Anti-Krugman on free trade

Without intending to, I again came across an essay by Paul Krugman that I had first read 3 years ago,  in which he seeks to understand why anyone could be opposed to the claims of mainstream economics in favour of free trade, particuarly anyone intelligent and informed.   Unfortunately, Krugman fails at his self-appointed task, because he resorts to arguments which are essentially ad hominem attacks on the opponents of free trade theories.

In the context of the assessment of alternative public policies I view ad hominem arguments as invalid and irrational, a sign that a proponent cannot provide substantive justifications for his or her claims.  (Such personalist attacks are not necessarily invalid or irrational in all contexts.)  I believe economists do themselves and their profession a great disservice by dismissing arguments against free trade on the grounds of ignorance or insufficient intelligence, or any of the other ad hominem arguments Krugman uses.
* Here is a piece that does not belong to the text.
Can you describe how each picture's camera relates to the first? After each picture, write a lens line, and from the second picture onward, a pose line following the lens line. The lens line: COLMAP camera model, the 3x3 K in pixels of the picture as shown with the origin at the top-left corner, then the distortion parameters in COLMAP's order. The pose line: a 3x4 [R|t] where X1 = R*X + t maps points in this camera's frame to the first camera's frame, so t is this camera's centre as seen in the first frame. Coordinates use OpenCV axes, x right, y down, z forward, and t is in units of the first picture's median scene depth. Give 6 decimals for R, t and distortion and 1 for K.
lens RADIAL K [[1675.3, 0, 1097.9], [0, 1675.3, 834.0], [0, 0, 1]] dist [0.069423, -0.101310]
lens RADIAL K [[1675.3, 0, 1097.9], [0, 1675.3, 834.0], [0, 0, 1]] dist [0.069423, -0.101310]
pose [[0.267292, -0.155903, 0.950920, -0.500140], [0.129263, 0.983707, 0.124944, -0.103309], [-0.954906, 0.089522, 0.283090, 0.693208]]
There is a perfectly respectable intellectual argument, not based on ignorance, against Ricardo’s argument. This is that his theory ignores the single most important question in the debate, which is: Where does a comparative advantage come from? A national comparative advantage is almost never, despite what many free trade advocates seem to think, an act of God. It is almost always the result of human actions, witting or unwitting. The Republic of Korea (South Korea) has no “natural” reason to be a world-leading steel-producer or world-class large-ship-maker. But successive ROK Governments intended the nation to lead these industries, and the nation has in consequence succeeded in doing so: through direct government investment; through subsidies to Korean companies; through discriminatary trade practices against foreign companies; and through large-scale, concerted, long-term public and private pressure on private Korean companies to invest in particular ways, and not in other ways.

I note in passing that a strong national desire to establish an international lead in a particular commercial sector does not necessarily mean it will happen. Japan’s powerful Ministry of International Trade and Industry (MITI), when it existed, tried repeatedly to establish Japan as a global leader in avionics, electronics used in aircraft, without any success at all.

So, imagine you are a political leader of a country with an existing large-ship-building industry faced with rising Korean competition, for example the UK in 1980. Your chief economic advisor tells you that free trade is an unmitigated good, and that your markets should all be open, because the economic benefits outweigh the costs. These economic benefits may outweigh the associated costs or they may not in any particular case, and they may well fall differentially upon different stakeholders with different political power.  Even if the economic benefits outweigh the economic costs, the social cost-benefit analysis may be very different (eg, long-term unemployment; increased crime as a result of unemployment; the destruction of local communities; the dispersal or loss of a skills base; the loss of defence-related industries and companies; etc).

Whatever the cost-benefit outcomes, what really sticks in my craw is that the advice from economists is to do nothing to protect local industrial capabilities, so that others who have ignored such advice (eg, the Government of the ROK) should prosper.  You would think that, of all people, economists would have learnt some game theory!
The argument here is not between the ignorant and the wise, as Krugman seems to think, but between people with conflicting sets of values. My values tell me that economic theory should include discussions of political power, discussions of social, cultural and institutional structures, and discussions of the reasons for and the consequences of differing preferences over outcomes; most mainstream economists do not think these issues are part of economic theory.

To be called ignorant because I have different set of values to an economist is not only an insult, and not only disrespectful of my rights as a stakeholder in the society in which I live; it is also revealing of the vapidity of mainstream economics, busy building abstract theories which ignore all the most important questions.
Economists have heard these criticisms of free trade theory since at least the time of Marx. Is it recalcitrance or malfeasance that allows mainstream economists to write articles as if ignorant of such criticisms?